No dia seguinte à nossa chegada, para a reunião decisiva dos líderes, Guterres, Gama e eu reunimos com Schroeder, Fischer e Verheugen. Verheugen ficou à minha frente na mesa. A conversa era em inglês, entre Guterres e Schroeder, com este a entrecortar com frases em alemão, traduzidas já não sei por quem.
A certo passo, vi Verheugen pegar numa folha branca de A4 e começar a fazer o que me pareceu ser um avião de papel. E era. Ninguém notara, a não ser eu, que olhava para a cara risonha do meu contraparte, entretido no processo construtivo, com aqueles óculos muito grossos que eram a sua imagem de marca. No final, o "avião" cruzou, baixo, a nossa mesa, aterrando à minha frente. Fiquei com a ideia de que todo o lado alemão não notou. Vi que Guterres ficou curioso, mas não mais do que eu, que, estudadamente, sem qualquer pressa, abri o avião. Lá dentro, havia um número, com dois algarismos: melhor do que o que ele me enviar na véspera, quase igual ao nosso objetivo máximo.
Olhei para o meu amigo Gunther Verheugen e, com um sorriso, fiz-lhe um sinal negativo com a cabeça. A tática a isso obrigava. Guterres, à minha direita, continuava curioso. Antes de lhe passar o papel, com o número, recomendei, sussurrando: "Faça uma cara descontente". Guterres olhou para Vereugen, também sorriu e fez um discretíssimo "não". Puxei o papel para mim. Do outro lado de Guterres, vi surgir o rosto impassível de Jaime Gama: naturalmentr, queria saber o que era aquela semiologia. Por detrás de Guterres, passei-lhe o número. Não reagiu. Do lado alemão, atento às palavras de Schroeder, ninguém parecia ter notado o avião de papel de Verheugen. Ou talvez eu esteja errado.

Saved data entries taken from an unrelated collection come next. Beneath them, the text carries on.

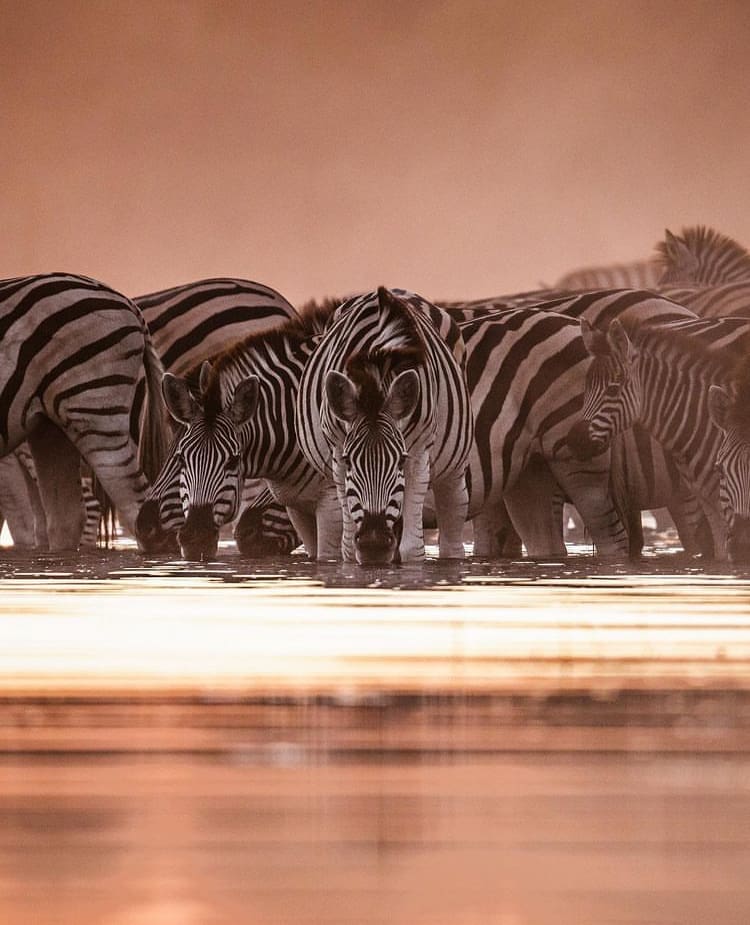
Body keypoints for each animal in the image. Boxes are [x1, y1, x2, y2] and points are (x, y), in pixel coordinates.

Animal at [295, 287, 473, 565]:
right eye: (348, 460)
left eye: (400, 460)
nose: (374, 544)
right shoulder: (337, 452)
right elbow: (348, 550)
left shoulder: (419, 453)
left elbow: (413, 549)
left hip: (454, 468)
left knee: (452, 529)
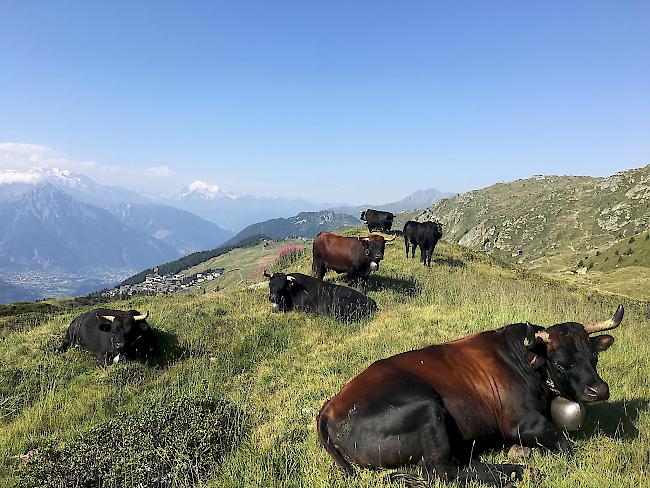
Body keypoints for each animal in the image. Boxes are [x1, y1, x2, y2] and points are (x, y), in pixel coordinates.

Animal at [316, 304, 624, 484]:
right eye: (560, 363)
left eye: (594, 356)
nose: (598, 390)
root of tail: (331, 406)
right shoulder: (522, 424)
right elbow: (565, 444)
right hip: (427, 408)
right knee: (441, 472)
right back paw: (517, 472)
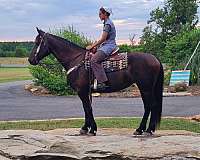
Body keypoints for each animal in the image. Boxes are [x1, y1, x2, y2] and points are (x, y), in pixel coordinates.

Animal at [28, 28, 163, 136]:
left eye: (37, 42)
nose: (30, 60)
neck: (76, 60)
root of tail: (155, 58)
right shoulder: (86, 92)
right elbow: (87, 108)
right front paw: (86, 128)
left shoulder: (82, 91)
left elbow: (87, 108)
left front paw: (91, 129)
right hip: (145, 88)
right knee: (150, 106)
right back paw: (145, 130)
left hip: (145, 88)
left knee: (150, 106)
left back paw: (144, 130)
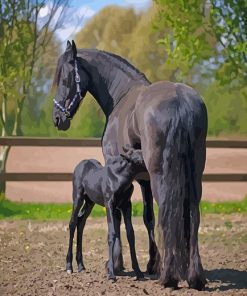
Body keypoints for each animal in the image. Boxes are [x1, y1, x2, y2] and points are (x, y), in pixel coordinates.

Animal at [66, 150, 146, 280]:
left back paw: (81, 265)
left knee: (81, 221)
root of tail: (81, 163)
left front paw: (138, 272)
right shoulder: (109, 205)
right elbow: (112, 233)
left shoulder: (126, 206)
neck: (119, 178)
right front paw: (111, 274)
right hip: (78, 198)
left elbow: (130, 234)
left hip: (90, 202)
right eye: (139, 158)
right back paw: (69, 266)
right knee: (72, 223)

A negociação só terminaria já muito dentro da madrugada do dia seguinte. Para a pequena história, vale a pena registar que conseguimos algo mais do que o nosso "número mágico", um número acima do montante que "aterrara" no avião de papel que Gunther Verheugen me enviara.
De toda a forma, para mim, Berlim ficou para sempre muito ligado à memória de aviões. E agora, se me permitem, vou imprimir os cartões de embarque para o regresso à pátria.